Quando, daí a pouco, aparecem, primeiro o Fernando e depois o Angel, já me sinto muito melhor, mas ainda muito chateado por ninguém nos ter dito que o Torcal era tão duro. Todos o comparámos aos Lagos, e a nenhum lhe pareceu mais fácil. Para cumulo, ainda faltam mais de 40 km. até Málaga, e tal como nos disse Ramón, não são nada fáceis.
Tiramos umas fotos e descemos até Villanueva, onde nos espera outro magnífico abastecimento. Fico sem vontade de andar de bicicleta, mas não me resta outro remédio senão prosseguir, assim é, que carrego-me de comida (pelo menos, que não chegue a «pássara»[3] física, que a mental já eu tenho). Até Málaga são 40 km. que supõe-se ser de quase outras duas horas a pedalar. Nos 25 primeiros sucedem-se subidas e descidas, e a subida a Venta Patascortas é como uma montanha de segunda, sobretudo pelo facto de irmos todos tocados. Fernando e eu comentamos por que é que cada clube se empenha em organizar a sua Serra da Estrela particular, quando, do que se trata é de desfrutar da bicicleta e não de sofrer como condenados. A cada curva esperamos ver Málaga, mas só encontramos uma nova serra, à qual a bicicleta se agarra como a uma lapa. Por fim, completamos os últimos 15 km. todos eles serra abaixo e chegamos ao Polidesportivo, onde nos espera comida e bebida em abundância, a que lhe demos a devida atenção.

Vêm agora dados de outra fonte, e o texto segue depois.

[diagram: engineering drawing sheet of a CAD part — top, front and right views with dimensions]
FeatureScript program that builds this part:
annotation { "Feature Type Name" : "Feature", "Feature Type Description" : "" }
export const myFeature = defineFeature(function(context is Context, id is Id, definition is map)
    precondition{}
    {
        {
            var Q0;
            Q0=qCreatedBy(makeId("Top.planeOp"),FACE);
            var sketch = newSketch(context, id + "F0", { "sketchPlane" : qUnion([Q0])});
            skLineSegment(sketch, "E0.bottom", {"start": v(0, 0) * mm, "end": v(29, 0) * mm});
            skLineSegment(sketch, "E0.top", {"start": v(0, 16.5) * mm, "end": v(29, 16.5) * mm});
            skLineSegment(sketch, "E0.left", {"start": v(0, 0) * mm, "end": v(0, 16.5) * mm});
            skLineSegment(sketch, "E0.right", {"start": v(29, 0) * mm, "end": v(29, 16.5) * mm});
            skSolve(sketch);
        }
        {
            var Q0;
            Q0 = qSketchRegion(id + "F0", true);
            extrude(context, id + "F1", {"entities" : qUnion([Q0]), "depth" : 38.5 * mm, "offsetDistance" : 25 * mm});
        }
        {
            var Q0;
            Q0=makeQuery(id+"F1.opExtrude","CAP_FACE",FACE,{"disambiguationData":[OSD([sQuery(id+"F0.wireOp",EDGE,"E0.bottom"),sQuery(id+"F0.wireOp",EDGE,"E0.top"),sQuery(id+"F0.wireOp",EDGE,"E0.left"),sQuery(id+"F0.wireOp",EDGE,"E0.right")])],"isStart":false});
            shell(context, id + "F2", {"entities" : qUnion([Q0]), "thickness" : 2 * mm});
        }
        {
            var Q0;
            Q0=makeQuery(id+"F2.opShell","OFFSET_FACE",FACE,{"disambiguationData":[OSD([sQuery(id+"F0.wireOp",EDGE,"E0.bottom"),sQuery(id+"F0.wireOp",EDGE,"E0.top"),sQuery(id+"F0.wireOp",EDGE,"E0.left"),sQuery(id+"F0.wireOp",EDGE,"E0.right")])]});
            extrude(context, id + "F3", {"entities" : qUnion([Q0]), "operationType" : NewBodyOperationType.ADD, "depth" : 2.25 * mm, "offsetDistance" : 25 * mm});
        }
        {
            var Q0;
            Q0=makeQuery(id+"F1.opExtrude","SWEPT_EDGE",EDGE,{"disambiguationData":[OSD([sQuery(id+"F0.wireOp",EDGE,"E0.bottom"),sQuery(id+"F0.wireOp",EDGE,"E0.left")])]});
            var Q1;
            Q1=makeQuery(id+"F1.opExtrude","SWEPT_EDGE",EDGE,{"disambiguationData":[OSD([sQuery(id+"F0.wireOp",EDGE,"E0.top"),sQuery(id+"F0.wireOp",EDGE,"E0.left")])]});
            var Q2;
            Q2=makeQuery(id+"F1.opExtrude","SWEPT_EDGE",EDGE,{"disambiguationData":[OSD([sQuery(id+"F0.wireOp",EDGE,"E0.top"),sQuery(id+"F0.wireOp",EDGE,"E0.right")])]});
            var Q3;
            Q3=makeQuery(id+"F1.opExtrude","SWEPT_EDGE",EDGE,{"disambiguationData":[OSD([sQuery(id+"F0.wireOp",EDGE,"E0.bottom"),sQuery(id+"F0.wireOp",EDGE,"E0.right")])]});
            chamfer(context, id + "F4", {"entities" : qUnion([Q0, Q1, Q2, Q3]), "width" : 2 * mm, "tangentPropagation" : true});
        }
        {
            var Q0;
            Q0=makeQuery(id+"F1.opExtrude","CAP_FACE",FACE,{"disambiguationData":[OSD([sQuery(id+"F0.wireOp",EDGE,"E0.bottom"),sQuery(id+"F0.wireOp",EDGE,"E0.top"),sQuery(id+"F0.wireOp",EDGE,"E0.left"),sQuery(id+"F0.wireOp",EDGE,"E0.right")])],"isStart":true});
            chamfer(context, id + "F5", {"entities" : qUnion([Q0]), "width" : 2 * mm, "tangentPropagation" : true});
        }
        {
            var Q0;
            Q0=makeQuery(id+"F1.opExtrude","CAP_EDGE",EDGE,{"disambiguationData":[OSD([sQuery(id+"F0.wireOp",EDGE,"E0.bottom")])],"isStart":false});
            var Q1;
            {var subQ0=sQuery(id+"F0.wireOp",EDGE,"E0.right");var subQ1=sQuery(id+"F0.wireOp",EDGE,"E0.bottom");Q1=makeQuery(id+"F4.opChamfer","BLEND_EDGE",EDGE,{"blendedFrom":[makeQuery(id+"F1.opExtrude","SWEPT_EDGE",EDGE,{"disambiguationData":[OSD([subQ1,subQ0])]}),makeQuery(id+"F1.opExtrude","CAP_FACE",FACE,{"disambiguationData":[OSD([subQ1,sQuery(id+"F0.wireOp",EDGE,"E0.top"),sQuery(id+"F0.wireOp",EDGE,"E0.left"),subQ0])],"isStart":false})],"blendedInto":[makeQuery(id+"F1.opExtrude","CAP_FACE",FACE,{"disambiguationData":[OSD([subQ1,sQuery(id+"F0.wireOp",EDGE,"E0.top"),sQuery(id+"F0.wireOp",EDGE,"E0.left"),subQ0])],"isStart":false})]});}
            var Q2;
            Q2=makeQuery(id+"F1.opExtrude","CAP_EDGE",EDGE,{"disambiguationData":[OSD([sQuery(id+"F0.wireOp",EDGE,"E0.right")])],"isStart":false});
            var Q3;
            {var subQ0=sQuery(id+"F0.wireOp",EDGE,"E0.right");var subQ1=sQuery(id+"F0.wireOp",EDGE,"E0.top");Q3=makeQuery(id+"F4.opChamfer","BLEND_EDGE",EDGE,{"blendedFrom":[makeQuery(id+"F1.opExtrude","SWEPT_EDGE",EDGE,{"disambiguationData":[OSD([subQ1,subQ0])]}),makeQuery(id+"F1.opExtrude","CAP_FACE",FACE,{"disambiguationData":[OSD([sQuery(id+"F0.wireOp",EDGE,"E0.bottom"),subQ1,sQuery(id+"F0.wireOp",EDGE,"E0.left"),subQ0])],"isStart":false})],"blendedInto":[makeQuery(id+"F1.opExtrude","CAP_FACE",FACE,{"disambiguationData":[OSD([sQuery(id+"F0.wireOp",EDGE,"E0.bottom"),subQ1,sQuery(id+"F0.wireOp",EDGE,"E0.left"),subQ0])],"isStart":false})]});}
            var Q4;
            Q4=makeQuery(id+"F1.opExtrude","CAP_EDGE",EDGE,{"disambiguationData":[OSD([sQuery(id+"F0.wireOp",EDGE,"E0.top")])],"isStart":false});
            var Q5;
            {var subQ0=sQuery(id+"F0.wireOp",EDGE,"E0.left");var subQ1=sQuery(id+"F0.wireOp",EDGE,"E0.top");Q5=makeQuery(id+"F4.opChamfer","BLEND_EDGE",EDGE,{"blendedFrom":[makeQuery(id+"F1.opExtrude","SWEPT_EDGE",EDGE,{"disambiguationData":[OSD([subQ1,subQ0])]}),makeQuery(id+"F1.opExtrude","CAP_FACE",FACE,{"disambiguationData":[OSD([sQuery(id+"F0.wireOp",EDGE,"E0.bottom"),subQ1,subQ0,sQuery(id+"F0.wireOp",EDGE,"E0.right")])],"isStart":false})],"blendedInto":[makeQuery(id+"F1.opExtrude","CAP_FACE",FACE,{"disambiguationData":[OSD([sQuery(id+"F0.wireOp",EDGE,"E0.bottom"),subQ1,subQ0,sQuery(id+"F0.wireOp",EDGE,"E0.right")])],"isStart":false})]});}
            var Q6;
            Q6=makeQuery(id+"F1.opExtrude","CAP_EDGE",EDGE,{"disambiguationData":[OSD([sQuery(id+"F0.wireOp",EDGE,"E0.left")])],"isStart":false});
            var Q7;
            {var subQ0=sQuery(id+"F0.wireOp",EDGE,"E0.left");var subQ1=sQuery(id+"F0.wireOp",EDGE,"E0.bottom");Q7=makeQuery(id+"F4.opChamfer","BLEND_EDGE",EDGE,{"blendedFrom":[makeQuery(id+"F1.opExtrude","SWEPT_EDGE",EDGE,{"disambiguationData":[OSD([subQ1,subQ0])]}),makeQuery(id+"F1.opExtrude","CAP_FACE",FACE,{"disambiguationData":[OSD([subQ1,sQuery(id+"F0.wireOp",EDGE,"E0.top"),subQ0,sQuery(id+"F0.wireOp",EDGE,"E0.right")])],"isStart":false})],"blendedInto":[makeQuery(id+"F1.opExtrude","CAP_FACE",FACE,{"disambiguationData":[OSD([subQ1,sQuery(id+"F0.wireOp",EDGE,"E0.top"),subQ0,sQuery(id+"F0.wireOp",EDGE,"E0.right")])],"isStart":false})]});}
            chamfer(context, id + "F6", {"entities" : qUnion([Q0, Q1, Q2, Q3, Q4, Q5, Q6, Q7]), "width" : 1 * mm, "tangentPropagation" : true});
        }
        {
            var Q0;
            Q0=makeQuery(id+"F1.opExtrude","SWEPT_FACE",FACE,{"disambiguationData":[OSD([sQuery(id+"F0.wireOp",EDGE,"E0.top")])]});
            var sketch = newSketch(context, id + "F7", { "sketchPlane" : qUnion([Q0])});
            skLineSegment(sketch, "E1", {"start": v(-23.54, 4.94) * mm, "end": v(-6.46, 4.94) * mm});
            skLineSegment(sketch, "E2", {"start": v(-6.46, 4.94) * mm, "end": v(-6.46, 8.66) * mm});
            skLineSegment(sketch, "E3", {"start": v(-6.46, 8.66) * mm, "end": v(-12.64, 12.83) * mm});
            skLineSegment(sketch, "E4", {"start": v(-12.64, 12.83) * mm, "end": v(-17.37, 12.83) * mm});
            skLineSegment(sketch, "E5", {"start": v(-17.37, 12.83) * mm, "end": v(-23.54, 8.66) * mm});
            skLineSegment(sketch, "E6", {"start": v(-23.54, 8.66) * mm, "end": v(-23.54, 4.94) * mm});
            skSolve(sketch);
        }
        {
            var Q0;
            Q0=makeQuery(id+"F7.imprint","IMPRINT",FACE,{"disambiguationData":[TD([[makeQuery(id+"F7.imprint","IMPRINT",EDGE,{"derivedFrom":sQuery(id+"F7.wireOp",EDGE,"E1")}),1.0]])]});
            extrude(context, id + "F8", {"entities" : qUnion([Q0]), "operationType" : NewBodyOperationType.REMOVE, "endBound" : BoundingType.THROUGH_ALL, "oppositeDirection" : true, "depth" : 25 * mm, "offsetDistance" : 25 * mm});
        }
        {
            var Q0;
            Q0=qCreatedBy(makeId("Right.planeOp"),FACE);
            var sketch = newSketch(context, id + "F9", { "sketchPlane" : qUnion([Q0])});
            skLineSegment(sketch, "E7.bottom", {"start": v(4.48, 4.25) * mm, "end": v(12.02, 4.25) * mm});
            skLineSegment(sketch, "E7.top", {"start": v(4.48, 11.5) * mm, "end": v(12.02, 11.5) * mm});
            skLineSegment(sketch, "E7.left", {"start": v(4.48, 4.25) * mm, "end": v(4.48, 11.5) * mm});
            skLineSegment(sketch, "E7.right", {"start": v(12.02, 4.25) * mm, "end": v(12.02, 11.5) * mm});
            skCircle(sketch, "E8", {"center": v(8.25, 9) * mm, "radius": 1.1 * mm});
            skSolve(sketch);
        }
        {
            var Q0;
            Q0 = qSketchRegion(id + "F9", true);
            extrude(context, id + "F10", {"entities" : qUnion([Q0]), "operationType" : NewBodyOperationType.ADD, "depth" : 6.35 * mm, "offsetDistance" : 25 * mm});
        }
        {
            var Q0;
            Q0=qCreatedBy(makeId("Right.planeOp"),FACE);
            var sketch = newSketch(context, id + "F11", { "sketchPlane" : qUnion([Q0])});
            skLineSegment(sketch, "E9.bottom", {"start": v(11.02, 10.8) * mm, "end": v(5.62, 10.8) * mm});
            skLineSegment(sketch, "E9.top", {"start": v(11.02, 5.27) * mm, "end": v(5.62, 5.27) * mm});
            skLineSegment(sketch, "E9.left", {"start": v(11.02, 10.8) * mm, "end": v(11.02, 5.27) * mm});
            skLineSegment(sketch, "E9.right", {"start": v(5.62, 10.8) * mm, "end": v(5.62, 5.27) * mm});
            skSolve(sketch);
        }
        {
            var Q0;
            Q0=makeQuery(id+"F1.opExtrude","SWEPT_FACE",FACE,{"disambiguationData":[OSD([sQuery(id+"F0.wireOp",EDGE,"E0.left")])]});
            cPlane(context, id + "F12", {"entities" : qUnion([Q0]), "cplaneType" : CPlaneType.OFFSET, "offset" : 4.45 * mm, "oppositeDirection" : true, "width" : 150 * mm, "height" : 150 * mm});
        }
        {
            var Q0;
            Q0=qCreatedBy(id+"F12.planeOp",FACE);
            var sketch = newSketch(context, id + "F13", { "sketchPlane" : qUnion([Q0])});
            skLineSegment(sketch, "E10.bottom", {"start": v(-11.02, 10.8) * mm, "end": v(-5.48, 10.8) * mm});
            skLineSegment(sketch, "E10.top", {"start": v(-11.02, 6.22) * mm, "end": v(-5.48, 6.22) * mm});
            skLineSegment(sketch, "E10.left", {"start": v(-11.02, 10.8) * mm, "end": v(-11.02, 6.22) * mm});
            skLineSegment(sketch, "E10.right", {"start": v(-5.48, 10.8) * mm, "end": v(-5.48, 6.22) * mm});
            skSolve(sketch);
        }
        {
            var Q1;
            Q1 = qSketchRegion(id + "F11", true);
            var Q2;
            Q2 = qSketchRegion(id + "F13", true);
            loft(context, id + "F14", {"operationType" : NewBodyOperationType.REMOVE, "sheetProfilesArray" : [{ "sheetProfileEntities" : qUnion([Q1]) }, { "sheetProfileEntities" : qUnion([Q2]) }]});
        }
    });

Ainda temos forças para fazer uma foto com Eduardo Chozas, e convidá-lo a visitar o site ciclistas.org e, depois do duche, partimos para Madrid.
Ignoro se voltarei a Málaga, mas certamente que será com outra mentalidade, muito diferente e que me permita desfrutar de uma marcha tão difícil como esta.
[1] Sem tradução literal.
[2] Supostamente a zona mais difícil de Covadonga.
[3] Desfalecimento. Não se anda para a frente, nem para tráse nem para os lados.